Joan’s still in a state where she’s constantly being underestimated. Not only does the marketing exec not really want to deal with her, even the professor speaks to her with a certain amount of condescension. It’s really interesting to see how Joan reacts to these different hurdles. She’s gained a kind of quiet determination that allows her to push through it and ultimately succeed. I feel like she’s hiding her indignation but, if she is, she’s hiding it so well that she doesn’t seem to be feeling any at all. Rather, it seems like she’s just taking it all as an expected part of her work process (maybe it’s an attitude of the era thing). Ultimately, she’s able to trade her knowledge of SC&P’s changing financial structure for some business knowledge regarding “The Four P’s” and uses that to essentially bully the young marketing executive into keeping the account at SC&P. Good for you Joan, good for you. Now let’s see if she gets any credit for it going forward.
Things aren’t going that great for Peggy either. After hearing that great pitch in the initial scene she fails to get Lou (who is kind of her new boss) to bite on it and gets chastised for giving him ideas that she wasn’t happy with to begin with. Later, she has an uncomfortable reunion with Ted in the offices as they awkwardly talk about coffee before Ted excuses himself from the situation. She’s even getting it at home as one of her tenants has sent her child to yell at her for not fixing the toilet plumbing in their apartment, leading Peggy to respond with a borderline racist outburst about not being able to understand her Hispanic tenant. In the last little shot at her in this episode, Lou responds to her trying to push another idea by saying, “I guess I’m just immune to your charms”. Although it’s hard to tell, that seemed to be a dig at her relationship with Ted. It all comes to a head when Peggy blows up at her coworkers and later drops to her knees in tears in her apartment. I’m wondering what this season will hold for Peggy as she does seem to get bounced around more than any other character.
Things seem to wrap up in California, Don’s leaving on a plane to get back to NY and, apparently back to work at SC&P. In what I think was the 2nd best scene of the episode Don meets an attractive widow (Neve Campbell) on his plane. In the kind of thing that could only happen to Don with his woman-charming magic, the two hit it off and she invites him back to her place. The whole time, I was just thinking “Don, no. That’s a bad Don, you literally just left your wife.” Because the whole conversation he has on the plane is just an admission that his current marriage has failed (or is at least failing) and he seems completely okay with that. Surprisingly, he declines and the invitation and, for the second time in the episode, repeats the line “I have to get back to work”. When he gets back to his place we find out that he’s actually been working the whole time by sending his ideas through Freddy, including the one that we heard him pitch to Peggy at the start of the episode.

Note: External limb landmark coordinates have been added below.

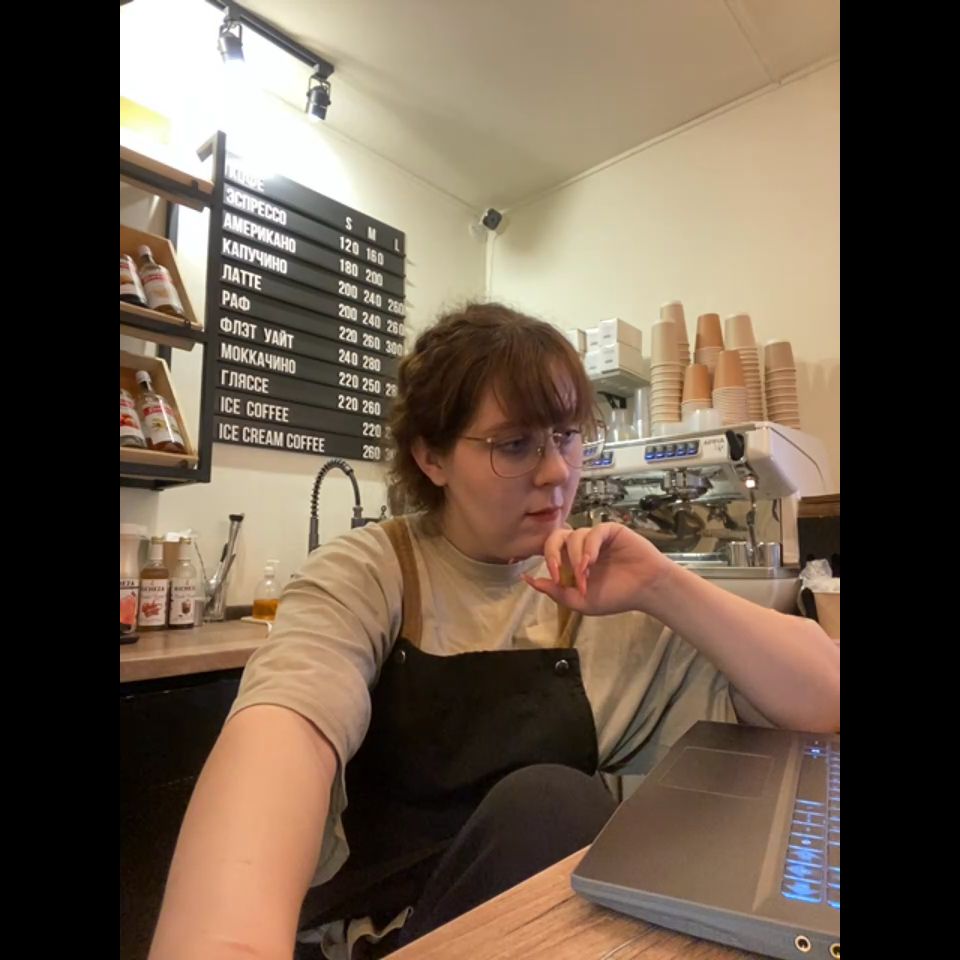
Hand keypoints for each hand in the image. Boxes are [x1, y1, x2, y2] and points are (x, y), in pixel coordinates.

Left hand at [523, 523, 673, 614]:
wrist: (646, 590)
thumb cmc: (617, 596)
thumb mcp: (581, 601)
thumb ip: (555, 592)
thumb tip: (529, 580)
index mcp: (571, 561)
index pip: (550, 550)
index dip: (547, 559)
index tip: (551, 576)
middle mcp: (581, 547)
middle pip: (555, 536)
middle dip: (552, 553)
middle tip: (556, 570)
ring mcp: (595, 538)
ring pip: (574, 536)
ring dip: (576, 557)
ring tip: (585, 575)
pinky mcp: (610, 531)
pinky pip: (593, 532)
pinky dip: (589, 546)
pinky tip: (592, 561)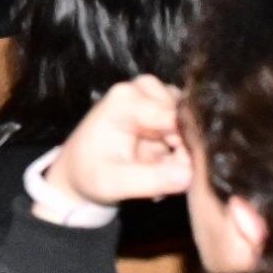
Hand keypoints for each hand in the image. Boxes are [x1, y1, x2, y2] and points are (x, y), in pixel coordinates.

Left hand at [48, 76, 195, 212]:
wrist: (80, 171)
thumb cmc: (90, 173)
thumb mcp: (114, 183)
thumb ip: (151, 179)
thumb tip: (189, 175)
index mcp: (125, 99)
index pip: (174, 115)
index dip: (186, 143)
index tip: (184, 167)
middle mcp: (142, 90)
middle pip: (187, 114)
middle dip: (187, 146)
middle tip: (172, 170)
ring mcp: (155, 98)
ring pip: (192, 121)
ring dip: (186, 148)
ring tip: (166, 167)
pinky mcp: (165, 111)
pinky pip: (190, 129)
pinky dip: (185, 149)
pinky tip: (168, 164)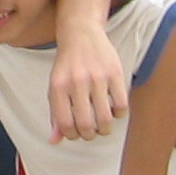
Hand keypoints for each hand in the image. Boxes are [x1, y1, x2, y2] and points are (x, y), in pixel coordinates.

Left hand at [47, 18, 128, 139]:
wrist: (80, 33)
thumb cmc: (66, 65)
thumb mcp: (55, 86)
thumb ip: (55, 114)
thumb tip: (54, 141)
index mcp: (58, 86)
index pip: (65, 124)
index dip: (71, 135)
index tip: (76, 133)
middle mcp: (77, 82)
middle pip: (86, 125)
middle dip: (89, 135)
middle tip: (90, 132)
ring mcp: (97, 77)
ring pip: (105, 119)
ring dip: (104, 129)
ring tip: (102, 125)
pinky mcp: (115, 73)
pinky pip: (121, 105)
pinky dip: (118, 115)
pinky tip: (113, 110)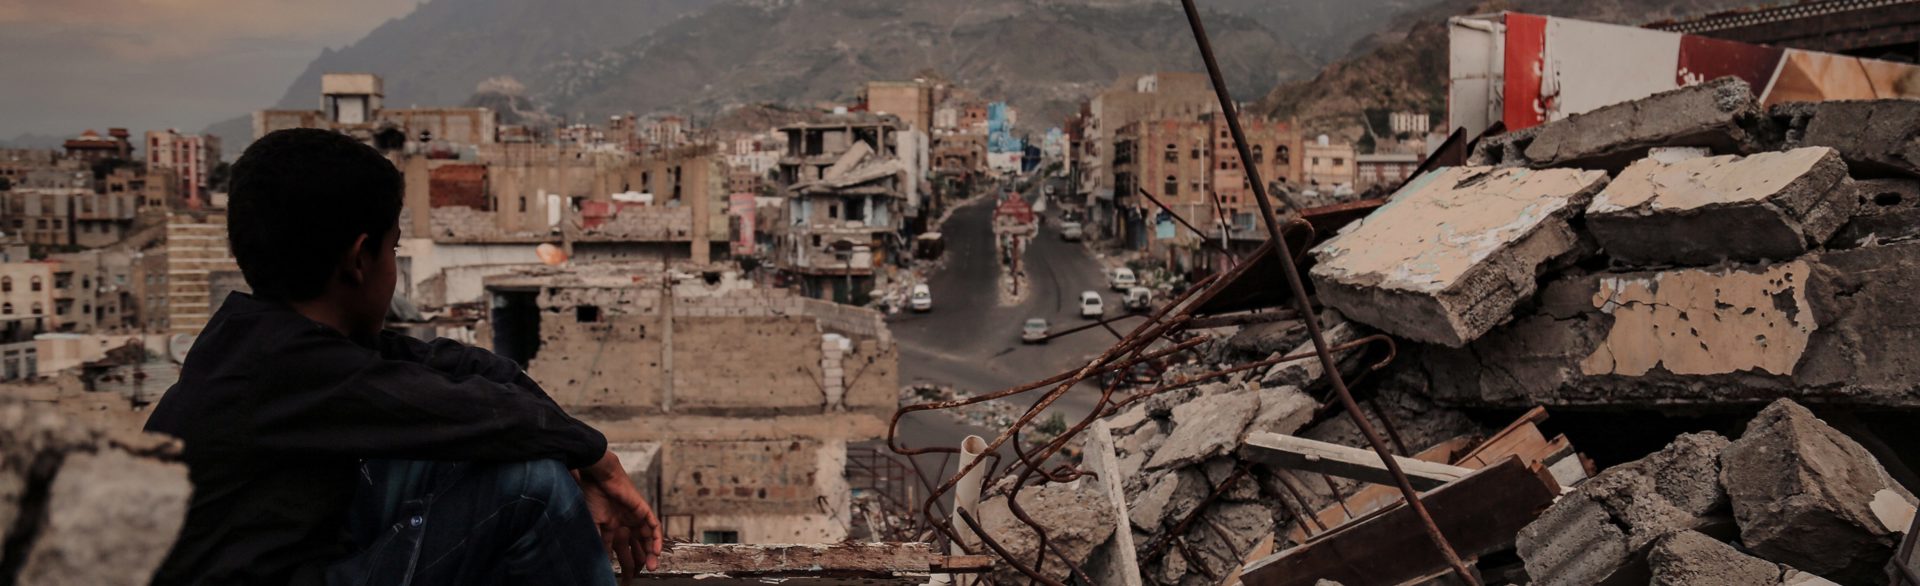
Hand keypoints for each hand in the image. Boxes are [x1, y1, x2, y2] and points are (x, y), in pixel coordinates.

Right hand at [578, 450, 663, 577]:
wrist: (599, 478)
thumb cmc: (592, 497)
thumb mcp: (595, 524)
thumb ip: (600, 541)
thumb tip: (603, 559)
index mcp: (612, 527)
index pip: (620, 549)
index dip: (623, 562)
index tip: (624, 576)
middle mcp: (626, 523)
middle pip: (637, 546)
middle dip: (639, 561)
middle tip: (640, 575)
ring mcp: (635, 517)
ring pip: (647, 539)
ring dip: (651, 553)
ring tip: (651, 567)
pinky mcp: (643, 510)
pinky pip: (654, 526)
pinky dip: (656, 538)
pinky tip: (656, 550)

After playing like a simple reintroduction, the last scene of the episode shows us that this lead in is really showing us characters (specifically Don and Peggy) in despair. As Peggy collapses in her apartment, Don sits dejected on his balcony both to the backdrop of Vanilla Fudge’s rendition of “You Keep Me Hanging On”. This episode suggests that this last season of Mad Men may be taking us into some darker territory than I would’ve expected for a final season. But if Mad Men has proven one thing in the last 6 years, it’s that it is anything but predictable.